61 °F Ocean City, US
November 2, 2024

Publisher picks a peck of pumpkin peppers

OCEAN CITY — I was surprised to be enthralled watching pepper seeds sprout in my house late last winter. The excitement stemmed from the combination of a hunger for a special pepper from Rutgers University and an engaging teacher at Rutgers Cooperative Extension in Cape May Court House.

About a half-dozen years ago, Rutgers Cooperative Extension sent a press release to our newspapers announcing that it was selling a new variety called Pumpkin™ Habanero, billed as having the same flavor as a habanero but only about a fifth of the heat. 

I’ve grown and eaten habaneros, ghost and other peppers and was hoping that having some less-spicy ones would entice other family members to join me. 

I bought a handful of the Pumpkin™ Habanero plants, each about 6 inches tall — a product of Rutgers University’s Exotic Pepper Project — grew them and enjoyed the peppers … by myself. (My family still wouldn’t touch them.)

I didn’t think about saving the seeds, figuring the plants would be for sale again. Either they weren’t or I missed the sales, so I turned back to my other peppers — all grown from plants picked up at local greenhouses. 

Longing for those Pumpkin™ Habanero peppers, in fall 2022 a connection at Rutgers Cooperative Extension (RCE) of Cape May County told me I could buy the seeds from the university. I did, but had no idea how to grow a plant from a seed.

So I signed up for Jen Sawyer Caraballo’s Seed Starting 101 course at RCE. After the roughly two hours of the one-evening course, I was on my way. 

Sawyer Caraballo made it easy for me. Not only knowledgeable, she was funny and engaging, explaining how to start seeds and turn them into plants and psyching up me and the other students for the process.

Sawyer Caraballo told me she isn’t even sure how she got into gardening but that her family always had gardens.

“Both of my grandfathers had wonderful vegetable gardens in Wildwood Crest, which is pretty impressive since it’s a barrier island and you have like a half-inch of top soil and have to dig to China through sand,” she said, laughing. 

“I’ve always been interested in agriculture and because of my science geek nature … I love the challenge of trying to grow different things from seed. I like that hurry up and wait — oh, it’s tomato season … not really, not until August — but there’s the excitement of getting the seeds started. 

“And then I got involved in the Rutgers Master Gardeners Program in 2009 and I think that was the first time I did the seed starting class,” she said. 

Sawyer Caraballo takes care of the horticultural hotline at RCE and fields all of the calls that come in.

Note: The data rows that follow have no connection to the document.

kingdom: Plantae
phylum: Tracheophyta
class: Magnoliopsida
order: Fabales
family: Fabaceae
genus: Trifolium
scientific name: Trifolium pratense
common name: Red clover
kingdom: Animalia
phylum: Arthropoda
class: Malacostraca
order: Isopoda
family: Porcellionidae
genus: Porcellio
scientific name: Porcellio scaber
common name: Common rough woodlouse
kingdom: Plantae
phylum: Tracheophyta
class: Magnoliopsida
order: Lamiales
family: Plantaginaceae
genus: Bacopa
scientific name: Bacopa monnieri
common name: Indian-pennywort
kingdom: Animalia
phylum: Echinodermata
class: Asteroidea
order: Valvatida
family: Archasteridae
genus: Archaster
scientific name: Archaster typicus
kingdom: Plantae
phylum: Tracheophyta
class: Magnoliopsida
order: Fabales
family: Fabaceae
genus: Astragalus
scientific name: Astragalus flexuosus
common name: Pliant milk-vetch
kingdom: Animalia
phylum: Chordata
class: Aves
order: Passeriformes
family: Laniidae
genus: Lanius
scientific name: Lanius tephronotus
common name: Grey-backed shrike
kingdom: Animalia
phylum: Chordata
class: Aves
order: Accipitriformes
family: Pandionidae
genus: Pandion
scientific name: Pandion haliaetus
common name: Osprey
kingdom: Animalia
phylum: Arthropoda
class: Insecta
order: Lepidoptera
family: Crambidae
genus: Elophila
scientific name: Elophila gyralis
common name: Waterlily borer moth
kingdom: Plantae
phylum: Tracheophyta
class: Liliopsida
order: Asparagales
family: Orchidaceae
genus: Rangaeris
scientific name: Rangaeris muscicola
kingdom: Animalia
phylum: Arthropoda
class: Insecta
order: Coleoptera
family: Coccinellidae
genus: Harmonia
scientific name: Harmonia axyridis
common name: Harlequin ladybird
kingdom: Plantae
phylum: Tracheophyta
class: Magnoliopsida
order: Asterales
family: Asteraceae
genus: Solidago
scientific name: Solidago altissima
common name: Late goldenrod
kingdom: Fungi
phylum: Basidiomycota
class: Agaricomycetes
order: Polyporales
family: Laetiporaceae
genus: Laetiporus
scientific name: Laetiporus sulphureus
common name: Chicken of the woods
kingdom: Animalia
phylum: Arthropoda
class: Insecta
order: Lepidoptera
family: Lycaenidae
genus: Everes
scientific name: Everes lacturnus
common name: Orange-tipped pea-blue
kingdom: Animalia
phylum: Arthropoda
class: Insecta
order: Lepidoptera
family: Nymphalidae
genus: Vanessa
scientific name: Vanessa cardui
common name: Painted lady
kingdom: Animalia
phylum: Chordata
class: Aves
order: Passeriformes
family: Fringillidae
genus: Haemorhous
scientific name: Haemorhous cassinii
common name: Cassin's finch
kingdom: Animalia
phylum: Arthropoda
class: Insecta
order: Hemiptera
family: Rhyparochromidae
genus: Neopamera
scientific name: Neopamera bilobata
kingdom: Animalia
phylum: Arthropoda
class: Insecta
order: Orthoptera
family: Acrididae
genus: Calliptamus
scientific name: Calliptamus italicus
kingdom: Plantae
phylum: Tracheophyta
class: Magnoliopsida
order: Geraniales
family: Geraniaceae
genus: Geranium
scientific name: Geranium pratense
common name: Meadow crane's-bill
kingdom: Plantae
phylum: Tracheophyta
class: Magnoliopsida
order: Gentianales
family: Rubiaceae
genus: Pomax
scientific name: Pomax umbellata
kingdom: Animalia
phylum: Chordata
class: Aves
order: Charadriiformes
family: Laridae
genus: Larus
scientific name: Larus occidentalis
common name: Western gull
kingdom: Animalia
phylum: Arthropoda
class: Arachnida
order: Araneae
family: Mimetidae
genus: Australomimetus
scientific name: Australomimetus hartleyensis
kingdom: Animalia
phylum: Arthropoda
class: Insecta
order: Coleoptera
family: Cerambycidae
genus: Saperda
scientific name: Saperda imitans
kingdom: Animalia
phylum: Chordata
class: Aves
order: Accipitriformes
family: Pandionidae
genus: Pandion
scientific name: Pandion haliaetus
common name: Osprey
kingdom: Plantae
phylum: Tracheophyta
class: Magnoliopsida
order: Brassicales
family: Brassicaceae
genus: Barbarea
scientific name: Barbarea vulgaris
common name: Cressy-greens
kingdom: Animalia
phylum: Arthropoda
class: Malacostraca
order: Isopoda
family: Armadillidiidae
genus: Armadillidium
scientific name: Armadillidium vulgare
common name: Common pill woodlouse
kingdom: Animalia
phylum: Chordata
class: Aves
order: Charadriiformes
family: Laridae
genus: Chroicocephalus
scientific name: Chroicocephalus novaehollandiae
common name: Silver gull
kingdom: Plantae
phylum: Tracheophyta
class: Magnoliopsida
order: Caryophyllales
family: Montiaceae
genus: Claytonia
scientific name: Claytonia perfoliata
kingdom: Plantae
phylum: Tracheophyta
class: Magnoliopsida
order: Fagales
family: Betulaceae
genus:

“Because I like it so much and I am fascinated by the whole process — how a seed germinates and comes out of the seed casing and how it grows and the different nutrients and soil health and all the geeky stuff — I want other people to be just as excited and set them up for a successful gardening season,” she said.

She also wants to give people a leg up or perhaps a shovel down, teaching them things she didn’t learn about on her own until later.

“The only part I don’t like is weeds,” she laughed, explaining how that goes along with soil health — which is covered in one of the five-part series of classes at RCE she is offering starting Feb. 28. (See related story.) “Weeds will grow anywhere they can. They will grow better in junkie soil than the plants you put in. So the healthier the soil … you’re going to have healthier plants that outcompete those weeds.”

Sawyer Caraballo said she always wanted to do this series “but who wants to come listen to me five weeks in a row? So if we space it out for a month it gives (participants) the chance to get their soil tests done, and for people who sign up for all the classes we’ll be able to go over that at the next class. And then we can ask how everyone is doing with the seeds they are starting.

“Hopefully everyone will get some success out of it …. Because Mother Nature always has other ideas,” she said, laughing again. “You can’t fight her. You just need to keep your eye on her.”

After the class last year I planted my Pumpkin™ Habanero seeds in the little trays alongside regular habanero, cayenne and jalapeño pepper seeds and some cilantro. 

Sawyer Caraballo’s support led to an enjoyable experience and some tasty peppers. It was fun checking on my little seedlings every day, tending to them, watching them grow, transplanting them outside when the time came and then harvesting the fruit late in the summer.

I’ve had success in years past growing things, but last summer it was more fun knowing I grew from scratch the different habaneros — including those tasty Pumpkin™ Habaneros — that I put on nachos, the cayenne peppers I dried and ground up and the jalapeños I put on just about everything else. (Still, no takers from my family.) 

As for the cilantro, it grew but it wasn’t very tasty. As Sawyer Caraballo said, there’s always success and failure. I’m so excited about trying the seed-starting process again that I already hauled my starting kit out of the closet.